**Task set**
[a] Translate this sentence from the text on streaming output in the Cortex Code Agent SDK into Spanish: "Complete tool calls still arrive as AssistantMessage objects, and tool results still arrive as UserMessage objects."
[b] Pick up the text on streaming output in the Cortex Code Agent SDK where it stops, and carry it on.

** Start of Given passage **

Streaming output

This topic describes how to stream real-time responses from the Cortex Code Agent SDK.

By default, the SDK yields complete AssistantMessage objects after the model finishes generating each response. To receive incremental updates as text and thinking blocks are generated, enable partial message streaming by setting includePartialMessages (TypeScript) or include_partial_messages (Python) to true.

When partial messages are enabled, Cortex Code emits StreamEvent objects for partial text and thinking content. Complete tool calls still arrive as AssistantMessage objects, and tool results still arrive as UserMessage objects.

Enable streaming output

When enabled, the SDK yields StreamEvent messages containing partial streaming events, in addition to the usual AssistantMessage, UserMessage, and ResultMessage objects. Your code needs to:

  1. Check each message’s type to distinguish StreamEvent from other types.
  2. For StreamEvent, extract the event field and check its type.
  3. Look for content_block_delta events where delta.type is text_delta.

** End of Given passage **
** Start of Records supplied **

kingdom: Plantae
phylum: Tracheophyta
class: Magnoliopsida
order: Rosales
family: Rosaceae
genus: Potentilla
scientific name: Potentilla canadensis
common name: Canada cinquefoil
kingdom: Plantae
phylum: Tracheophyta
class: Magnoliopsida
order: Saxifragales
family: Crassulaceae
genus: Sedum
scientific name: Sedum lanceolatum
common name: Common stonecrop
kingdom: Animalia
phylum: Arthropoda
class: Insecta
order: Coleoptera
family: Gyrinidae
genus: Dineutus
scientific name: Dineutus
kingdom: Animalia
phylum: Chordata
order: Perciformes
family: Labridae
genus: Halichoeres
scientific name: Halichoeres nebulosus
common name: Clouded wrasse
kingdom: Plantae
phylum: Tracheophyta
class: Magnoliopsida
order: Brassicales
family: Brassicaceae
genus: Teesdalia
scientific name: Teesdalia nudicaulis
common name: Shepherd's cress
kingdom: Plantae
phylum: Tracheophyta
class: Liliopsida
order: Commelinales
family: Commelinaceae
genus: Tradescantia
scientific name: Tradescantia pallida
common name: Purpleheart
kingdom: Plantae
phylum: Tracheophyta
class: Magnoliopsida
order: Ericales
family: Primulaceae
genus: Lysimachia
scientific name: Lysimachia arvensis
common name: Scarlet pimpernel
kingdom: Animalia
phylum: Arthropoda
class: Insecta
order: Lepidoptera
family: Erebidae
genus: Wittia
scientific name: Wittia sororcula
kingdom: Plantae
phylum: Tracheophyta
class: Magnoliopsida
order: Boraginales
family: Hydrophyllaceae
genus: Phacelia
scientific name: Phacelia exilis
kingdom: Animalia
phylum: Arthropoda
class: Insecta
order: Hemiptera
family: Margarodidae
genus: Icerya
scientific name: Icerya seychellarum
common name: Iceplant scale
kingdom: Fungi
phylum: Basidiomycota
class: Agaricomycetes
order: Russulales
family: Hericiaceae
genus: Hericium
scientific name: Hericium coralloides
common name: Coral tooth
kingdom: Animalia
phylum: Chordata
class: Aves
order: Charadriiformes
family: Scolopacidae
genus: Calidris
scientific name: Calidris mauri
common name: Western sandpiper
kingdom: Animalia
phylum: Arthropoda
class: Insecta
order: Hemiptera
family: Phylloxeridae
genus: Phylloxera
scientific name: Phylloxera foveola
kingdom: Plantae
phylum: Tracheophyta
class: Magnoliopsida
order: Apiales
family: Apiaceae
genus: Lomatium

** End of Records supplied **

**Expected outputs**
[a] Las llamadas completas a herramientas siguen llegando como objetos AssistantMessage, y los resultados de las herramientas siguen llegando como objetos UserMessage.

[b]
import { query } from "cortex-code-agent-sdk";

for await (const message of query({
  prompt: "List the files in my project",
  options: {
    cwd: process.cwd(),
    includePartialMessages: true,
    allowedTools: ["Bash", "Read"],
  },
})) {
  if (message.type === "stream_event") {
    const event = message.event;
    if (event.type === "content_block_delta") {
      if (event.delta.type === "text_delta") {
        process.stdout.write(event.delta.text);
      }
    }
  }
}

StreamEvent reference

When partial messages are enabled, you receive raw streaming events wrapped in an object:

interface SDKPartialAssistantMessage {
  type: "stream_event";
  event: Record<string, unknown>;  // Raw streaming event
  parent_tool_use_id: string | null;
  uuid: string;
  session_id: string;
}

The event field contains the raw partial streaming event emitted by Cortex Code. Common event types:

Event TypeDescription
content_block_startStart of a new text or thinking block
content_block_deltaIncremental text or thinking update
content_block_stopEnd of the current text or thinking block

Message flow

With partial messages enabled, you commonly receive messages in the following order:

SystemMessage -- session initialization
StreamEvent (content_block_start) -- text or thinking block
StreamEvent (content_block_delta) -- text_delta or thinking_delta chunks...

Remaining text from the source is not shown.